This past week I triggered an incident on one of the production systems. The issue was a result of a AWS Aurora Postgres major version upgrade (10->11) gone wrong. Here is a brief summary of what I learnt from it.

Every running DBMS has some state associated with the data it stores. This state enables the DBMS to tune it’s own performance.

Upgrading the DB is tricky for sure. Always try to create contingency plans (backups, snapshots, redundant DBs) before executing destructive operations. Migrating the data from one DB to another is part of the work. It’s rather straightforward thanks to Cloud Providers. Verifing and validating data correctness post-migration is simple.

However, the difficult part is to understand the DBMS state migration. Usually, this state is not migrated by default. DBAs need to force it post migration.

The inconsistency between the states pre and post migration resulted in slower queries. Comparing the query plans can point out missing indexes, inefficient plans. This is how I discovered that PostgreSQL’s query planner uses the statistics collected in pg_statistic catalog table to determine the most efficient execution plans.1 Morever, PostgreSQL provides a special statement called ANALYZE to populate the statistics into this table.2 Note: The ANALYZE statement is not in the SQL standard.

There are considerations to be made around the ANALYZE statement.

  1. ANALYZE requires only a read lock on the target table.
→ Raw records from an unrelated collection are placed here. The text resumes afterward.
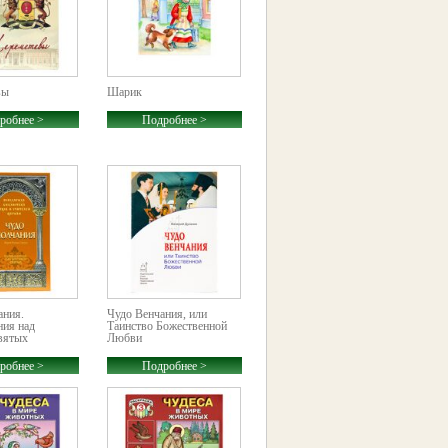
вы
Шарик
робнее >
Подробнее >
ания.
Чудо Венчания, или
ия над
Таинство Божественной
вятых
Любви
робнее >
Подробнее >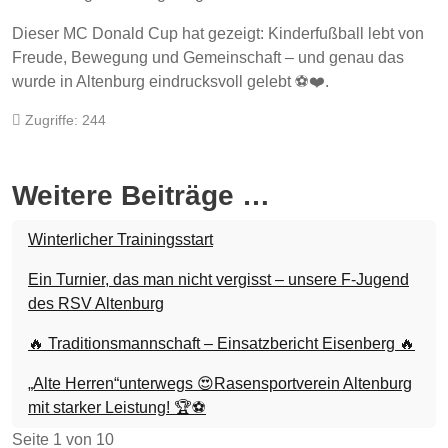
Dieser MC Donald Cup hat gezeigt: Kinderfußball lebt von
Freude, Bewegung und Gemeinschaft – und genau das
wurde in Altenburg eindrucksvoll gelebt ⚽❤️.
Zugriffe: 244
Weitere Beiträge …
Winterlicher Trainingsstart
Ein Turnier, das man nicht vergisst – unsere F-Jugend
des RSV Altenburg
🔥 Traditionsmannschaft – Einsatzbericht Eisenberg 🔥
„Alte Herren“unterwegs 😍Rasensportverein Altenburg
mit starker Leistung! 🏆⚽
Seite 1 von 10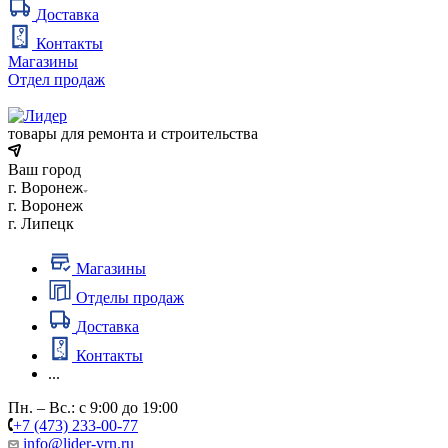
Доставка
Контакты
Магазины
Отдел продаж
товары для ремонта и строительства
Ваш город
г. Воронеж
г. Воронеж
г. Липецк
Магазины
Отделы продаж
Доставка
Контакты
...
Пн. – Вс.: с 9:00 до 19:00
+7 (473) 233-00-77
info@lider-vrn.ru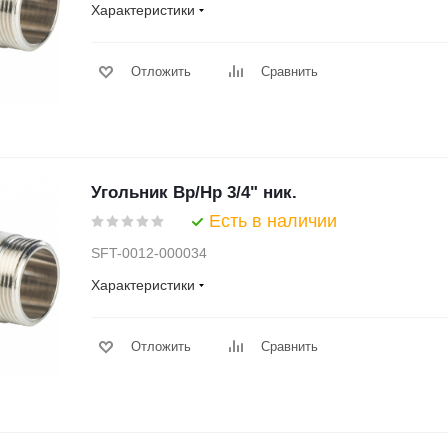
Характеристики
Отложить
Сравнить
Угольник Вр/Нр 3/4" ник.
Есть в наличии
SFT-0012-000034
Характеристики
Отложить
Сравнить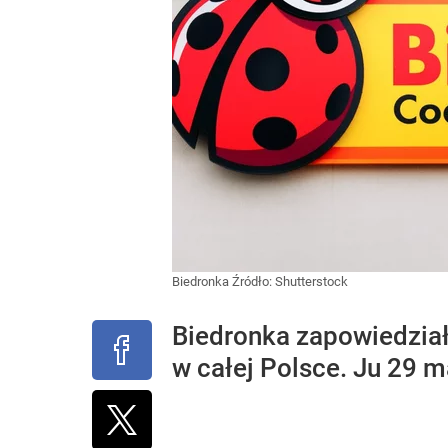
Biedronka
Źródło:
Shutterstock
Biedronka zapowiedział
w całej Polsce. Ju 29 m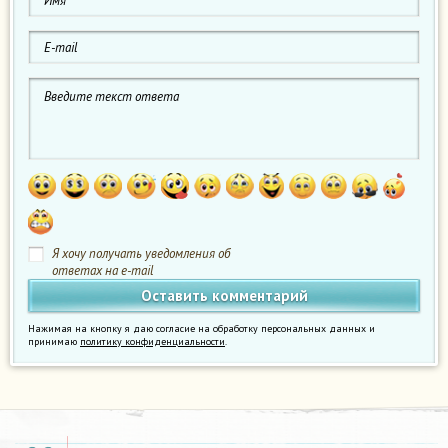
Я хочу получать уведомления об
ответах на e-mail
Нажимая на кнопку я даю согласие на обработку персональных данных и
принимаю
политику конфиденциальности
.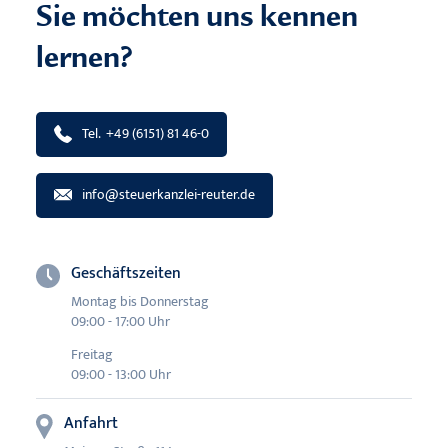
Sie möchten uns kennen
lernen?
Tel. +49 (6151) 81 46-0
info@steuerkanzlei-reuter.de
Geschäftszeiten
Montag bis Donnerstag
09:00 - 17:00 Uhr
Freitag
09:00 - 13:00 Uhr
Anfahrt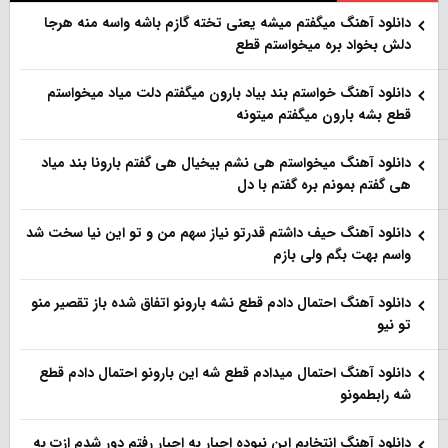
دانلود آهنگ میگفتم میشه یعنی تخته گازم باشه واسه منه هرجا
دلش بخواد بره میخواستم قطع
دانلود آهنگ خواستم بند بیاد بارون میگفتم دلت میاد میخواستم
قطع بشه بارون میگفتم میتونه
دانلود آهنگ میخواستم هی نشم بیخیال هی گفتم بارونا بند میاد
هی گفتم بمونم بره گفتم با دل
دانلود آهنگ حیف داشتم قدرتو نیاز سهم من و تو این نیا سخت شد
واسم بهت بگم ولی بازم
دانلود آهنگ احتمال دادم قطع نشه بارونو اتفاق شده باز تقصیر منو
تو نیو
دانلود آهنگ احتمال میدادم قطع شه این بارونو احتمال دادم قطع
شه رابطمونو
دانلود آهنگ انتخابم این نبوده اجبار به اجبار رفتم دور شدم ازت به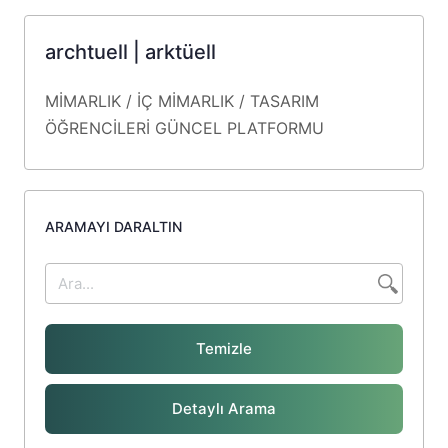
archtuell | arktüell
MİMARLIK / İÇ MİMARLIK / TASARIM
ÖĞRENCİLERİ
GÜNCEL
PLATFORMU
ARAMAYI DARALTIN
Temizle
Detaylı Arama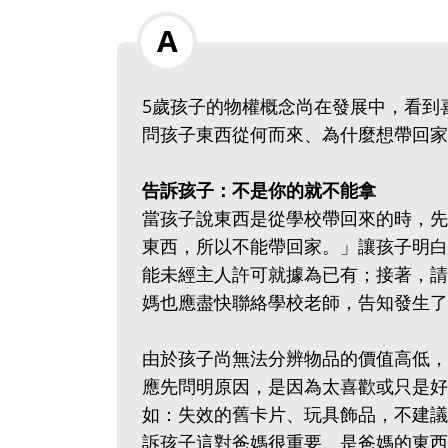
5歲孩子的物權概念尚在發展中，看到
問孩子東西從何而來、為什麼想帶回家
告訴孩子：不是你的就不能拿
當孩子說東西是從學校帶回來的時，先
東西，所以不能帶回家。」讓孩子明白
能未經主人許可就據為已有；接著，請
媽也應盡快聯絡學校老師，告知發生了
由於孩子尚無法分辨物品的價值高低，
應先問明原因，是因為太喜歡或只是好
如：失效的舊卡片、玩具飾品，不建議
訴孩子這對爸媽很重要、是爸媽的東西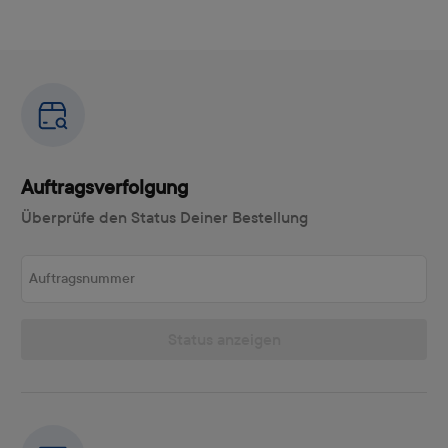
Auftragsverfolgung
Überprüfe den Status Deiner Bestellung
Auftragsnummer
Status anzeigen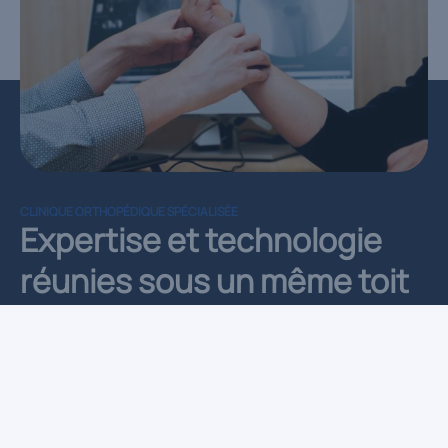
CLINIQUE ORTHOPÉDIQUE SPÉCIALISÉE
Expertise et technologie
réunies sous un même toit
Au sein de la clinique spécialisée, nous associons des
soins orthopédiques spécialisés à un accompagnement
personnalisé. Vous bénéficiez d’un parcours de soins
clair et structuré, fondé sur une collaboration étroite
entre médecins et thérapeutes afin d’optimiser votre
récupération et votre qualité de vie.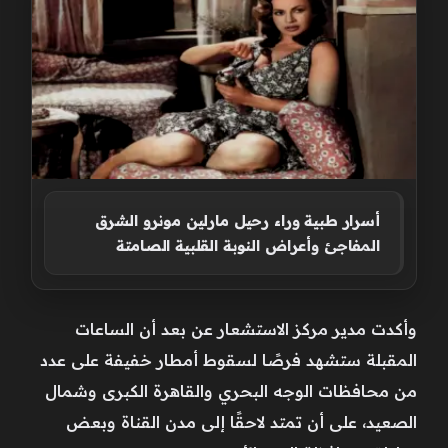
أسرار طبية وراء رحيل مارلين مونرو الشرق
المفاجئ وأعراض النوبة القلبية الصامتة
وأكدت مدير مركز الاستشعار عن بعد أن الساعات
المقبلة ستشهد فرصًا لسقوط أمطار خفيفة على عدد
من محافظات الوجه البحري والقاهرة الكبرى وشمال
الصعيد، على أن تمتد لاحقًا إلى مدن القناة وبعض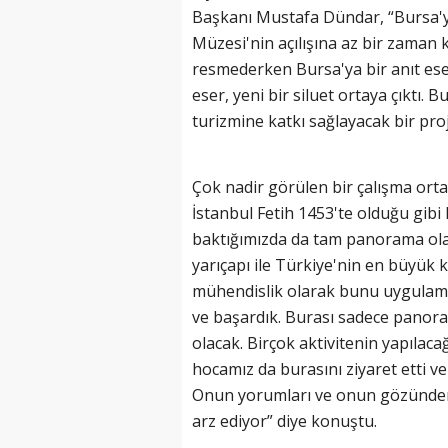
Başkanı Mustafa Dündar, “Bursa'y
Müzesi'nin açılışına az bir zaman ka
resmederken Bursa'ya bir anıt ese
eser, yeni bir siluet ortaya çıktı.
turizmine katkı sağlayacak bir proj
Çok nadir görülen bir çalışma ort
İstanbul Fetih 1453'te olduğu gibi 
baktığımızda da tam panorama ol
yarıçapı ile Türkiye'nin en büyük 
mühendislik olarak bunu uygulaması
ve başardık. Burası sadece panor
olacak. Birçok aktivitenin yapılacağı
hocamız da burasını ziyaret etti ve
Onun yorumları ve onun gözünde
arz ediyor” diye konuştu.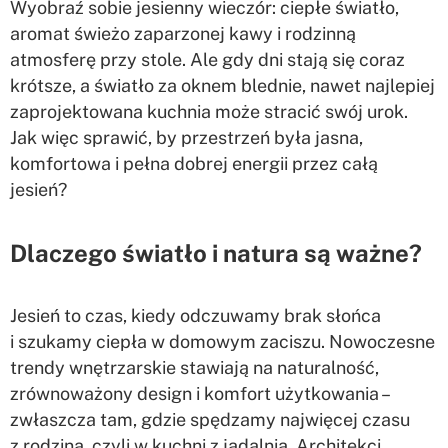
Wyobraź sobie jesienny wieczór: ciepłe światło,
aromat świeżo zaparzonej kawy i rodzinną
atmosferę przy stole. Ale gdy dni stają się coraz
krótsze, a światło za oknem blednie, nawet najlepiej
zaprojektowana kuchnia może stracić swój urok.
Jak więc sprawić, by przestrzeń była jasna,
komfortowa i pełna dobrej energii przez całą
jesień?
Dlaczego światło i natura są ważne?
Jesień to czas, kiedy odczuwamy brak słońca
i szukamy ciepła w domowym zaciszu. Nowoczesne
trendy wnętrzarskie stawiają na naturalność,
zrównoważony design i komfort użytkowania –
zwłaszcza tam, gdzie spędzamy najwięcej czasu
z rodziną, czyli w kuchni z jadalnią. Architekci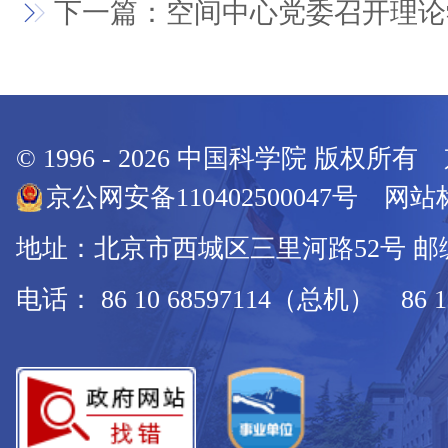
下一篇：空间中心党委召开理论
© 1996 -
2026
中国科学院 版权所有
京公网安备110402500047号 网站标
地址：北京市西城区三里河路52号 邮编：
电话： 86 10 68597114（总机） 86 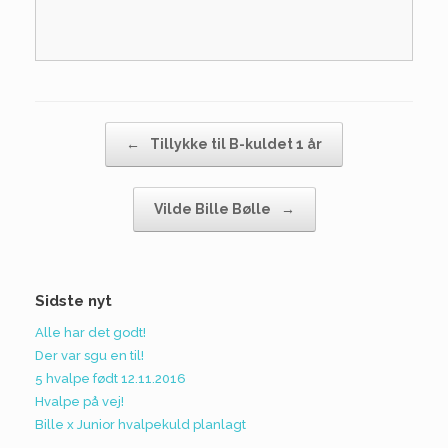
Post navigation
←
Tillykke til B-kuldet 1 år
Vilde Bille Bølle
→
Sidste nyt
Alle har det godt!
Der var sgu en til!
5 hvalpe født 12.11.2016
Hvalpe på vej!
Bille x Junior hvalpekuld planlagt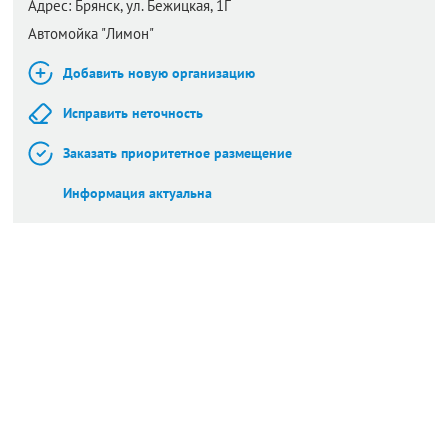
Адрес:
Брянск,
ул. Бежицкая, 1Г
Автомойка "Лимон"
Добавить новую организацию
Исправить неточность
Заказать приоритетное размещение
Информация актуальна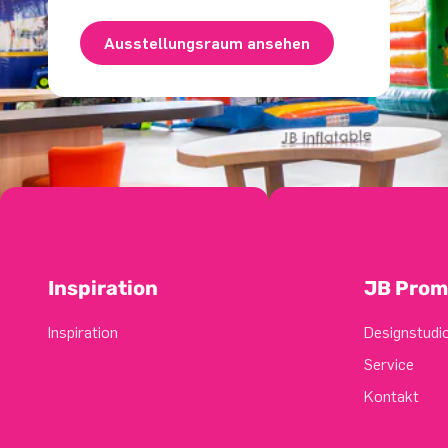
Ausstellungsraum ansehen
Inspiration
JB Prom
Inspiration
Designstudi
Service
Kontakt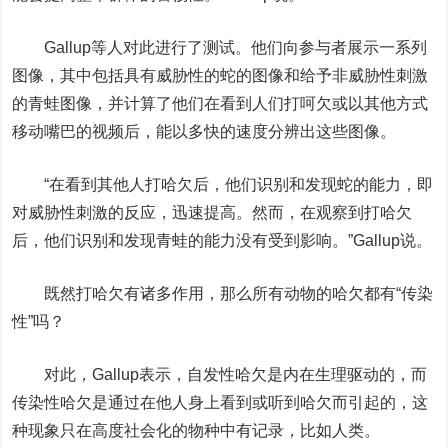
Gallup等人对此进行了测试。他们向参与者展示一系列
图像，其中包括具有威胁性的蛇的图像和给予非威胁性刺激
的青蛙图像，并计算了他们在看到人们打呵欠或以其他方式
移动嘴巴的视频后，能以多快的速度分辨出这些图像。
“在看到其他人打哈欠后，他们识别和发现蛇的能力，即
对威胁性刺激的反应，迅速提高。然而，在观察到打哈欠
后，他们识别和发现青蛙的能力没有受到影响。”Gallup说。
既然打哈欠有诸多作用，那么所有动物的哈欠都有“传染
性”吗？
对此，Gallup表示，自发性哈欠是内在生理驱动的，而
传染性哈欠是通过在他人身上看到或听到哈欠而引起的，这
种现象只在高度社会化的物种中有记录，比如人类。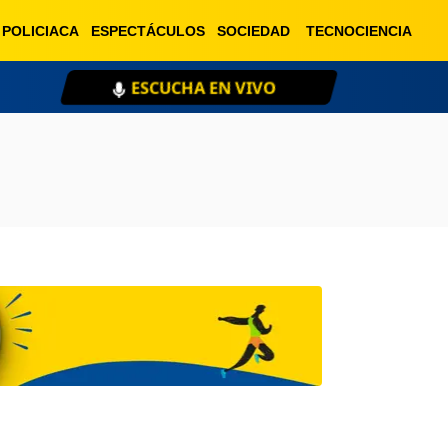
POLICIACA
ESPECTÁCULOS
SOCIEDAD
TECNOCIENCIA
ESCUCHA EN VIVO
XE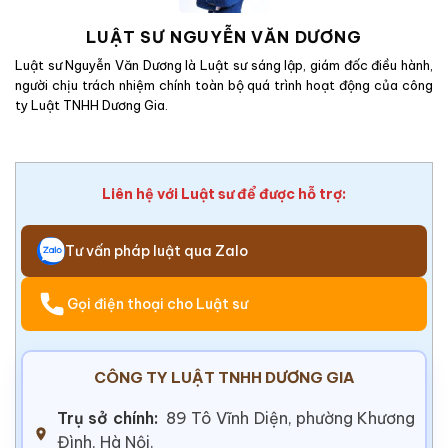
LUẬT SƯ NGUYỄN VĂN DƯƠNG
Luật sư Nguyễn Văn Dương là Luật sư sáng lập, giám đốc điều hành,
người chịu trách nhiệm chính toàn bộ quá trình hoạt động của công
ty Luật TNHH Dương Gia.
Liên hệ với Luật sư để được hỗ trợ:
Tư vấn pháp luật qua Zalo
Gọi điện thoại cho Luật sư
CÔNG TY LUẬT TNHH DƯƠNG GIA
Trụ sở chính:
89 Tô Vĩnh Diện, phường Khương
Đình, Hà Nội.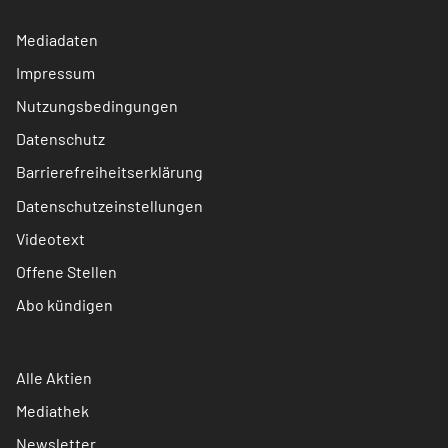
Mediadaten
Impressum
Nutzungsbedingungen
Datenschutz
Barrierefreiheitserklärung
Datenschutzeinstellungen
Videotext
Offene Stellen
Abo kündigen
Alle Aktien
Mediathek
Newsletter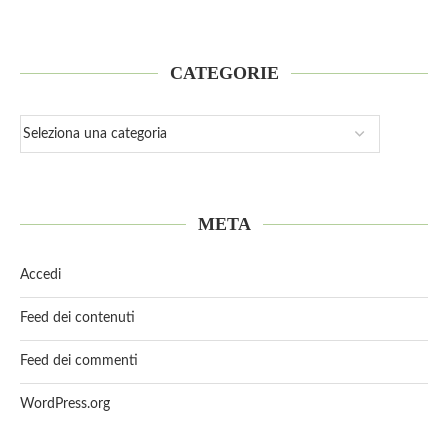
CATEGORIE
META
Accedi
Feed dei contenuti
Feed dei commenti
WordPress.org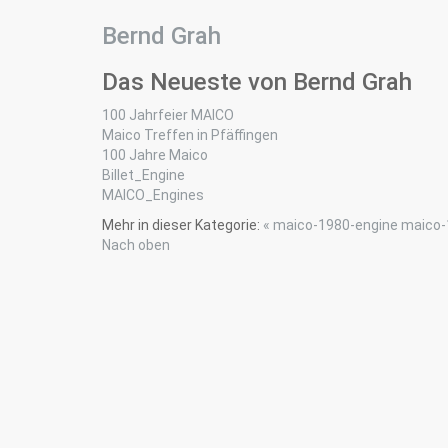
Bernd Grah
Das Neueste von Bernd Grah
100 Jahrfeier MAICO
Maico Treffen in Pfäffingen
100 Jahre Maico
Billet_Engine
MAICO_Engines
Mehr in dieser Kategorie:
« maico-1980-engine
maico-
Nach oben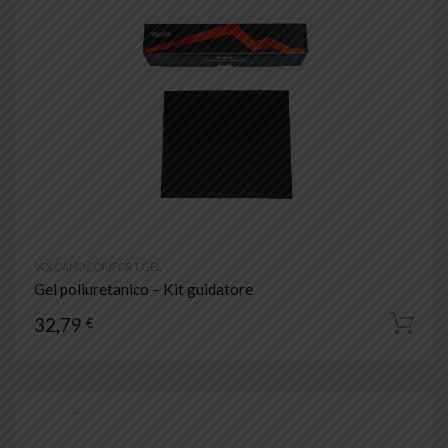
VOLCANO COMFORT GEL
Gel poliuretanico – Kit guidatore
32,79
€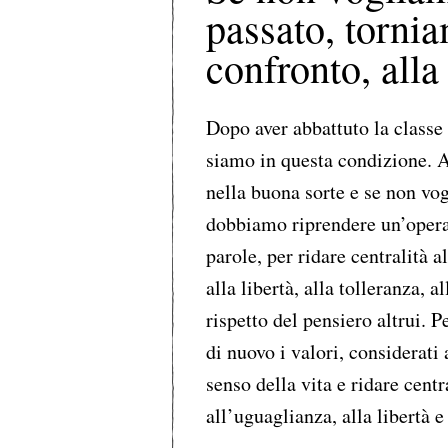
passato, tornia
confronto, alla
Dopo aver abbattuto la classe 
siamo in questa condizione. A
nella buona sorte e se non vo
dobbiamo riprendere un’opera
parole, per ridare centralità a
alla libertà, alla tolleranza, 
rispetto del pensiero altrui. 
di nuovo i valori, considerati
senso della vita e ridare centr
all’uguaglianza, alla libertà e 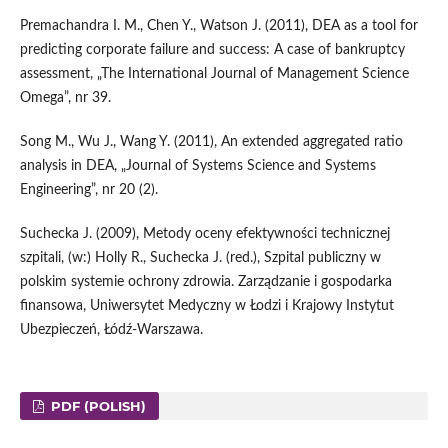
Premachandra I. M., Chen Y., Watson J. (2011), DEA as a tool for
predicting corporate failure and success: A case of bankruptcy
assessment, „The International Journal of Management Science
Omega”, nr 39.
Song M., Wu J., Wang Y. (2011), An extended aggregated ratio
analysis in DEA, „Journal of Systems Science and Systems
Engineering”, nr 20 (2).
Suchecka J. (2009), Metody oceny efektywności technicznej
szpitali, (w:) Holly R., Suchecka J. (red.), Szpital publiczny w
polskim systemie ochrony zdrowia. Zarządzanie i gospodarka
finansowa, Uniwersytet Medyczny w Łodzi i Krajowy Instytut
Ubezpieczeń, Łódź-Warszawa.
PDF (POLISH)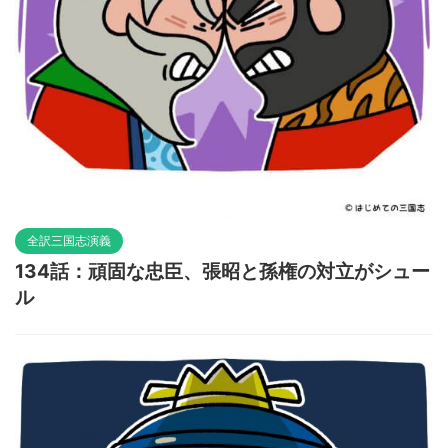
全訳三国志演義
134話：頑固な忠臣、張昭と孫権の対立がシュー
ル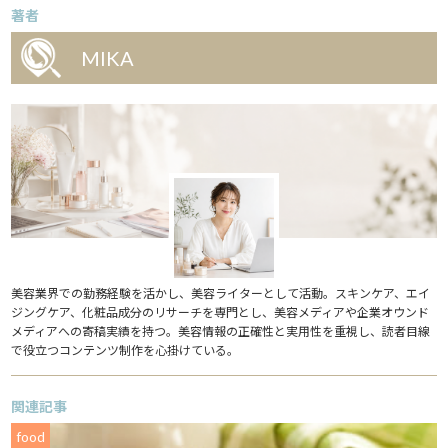
著者
MIKA
美容業界での勤務経験を活かし、美容ライターとして活動。スキンケア、エイ
ジングケア、化粧品成分のリサーチを専門とし、美容メディアや企業オウンド
メディアへの寄稿実績を持つ。美容情報の正確性と実用性を重視し、読者目線
で役立つコンテンツ制作を心掛けている。
関連記事
food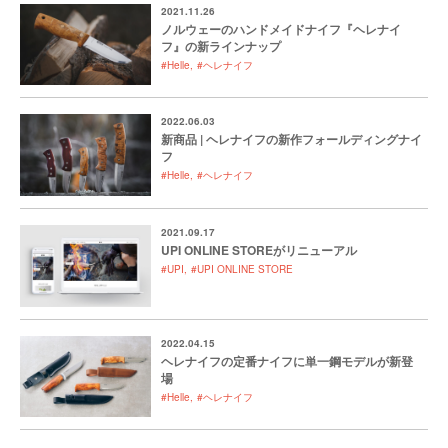
2021.11.26
ノルウェーのハンドメイドナイフ『ヘレナイ
フ』の新ラインナップ
#Helle
#ヘレナイフ
2022.06.03
新商品 | ヘレナイフの新作フォールディングナイ
フ
#Helle
#ヘレナイフ
2021.09.17
UPI ONLINE STOREがリニューアル
#UPI
#UPI ONLINE STORE
2022.04.15
ヘレナイフの定番ナイフに単一鋼モデルが新登
場
#Helle
#ヘレナイフ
This enables concurrent queries to run in parallel.
  2. In default configuration, AUTOVACCUM daemon automates the execution of the ANALYZE statement. Check for the AUTOVACCUM configuation of your DBs.
  3. A common strategy for read-mostly databases is to run ANALYZE once a day during a low-usage time of day.

I’m still trying to figure out a good strategy to tune ANALYZE on the production DBs for individual use cases. But that’s a story for another time.

I have learnt this lesson about query planning the hard way. Now, there is wisdom, and some scar tissue.